The formula is: IREF = Rows read / Rows Selected (Fetched)
This metric can be computed at the database level (Use 'dbsnap2.txt' from the preparation materials), and also for each statement from a statement event monitor.
As a rule of thumb, for OLTP databases, IREF should be less than 10. 1 would be ideal. If your value is 8, for example, this means DB2 is evaluating 8 rows of data from the data pages to find 1 row to include in the result set. Values greater than 10 are a key indicator of physical design performance problems.
For Data Warehouse databases, having an IREF greater than 10 is common and expected. Still, as you work to make tuning improvements in your data warehouse, one of your goals should be to reduce your current IREF value. The lower you can get your database's IREF, the better your physical design - which will optimize CPU and I/O efficiency, and ultimately improve query throughput.
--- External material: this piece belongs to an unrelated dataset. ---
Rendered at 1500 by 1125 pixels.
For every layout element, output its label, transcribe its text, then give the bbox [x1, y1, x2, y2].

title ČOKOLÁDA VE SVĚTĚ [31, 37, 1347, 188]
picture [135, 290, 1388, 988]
A shameless marketing moment...
Do you have your free copy of Brother-Eagle™ yet? Brother-Eagle will compute many of the metrics we are discussing here for you, automatically, and present them in a unique stock ticker format. Update 12 September 2015: The free edition of Brother-Eagle® is no longer available. Brother-Eagle is now part of the DBI pureFeat™ Performance Management Suite for IBM DB2 LUW.
Just for fun...
As someone who is very busy these days, and who isn't, I'm always looking for ways to save time. When I was a kid, my mom folded my underwear (please don't blush too much). When I was old enough, she made me fold it and put it away. It's funny how we drag childhood habits with us into our adult lives. Well, a few months ago I discovered I could save about 15 minutes a week if I just piled my undies up in a neat pile in put them in the drawer unfolded. Remarkably, this is going to save me about 13 hours a year. Thanks mom, but not anymore.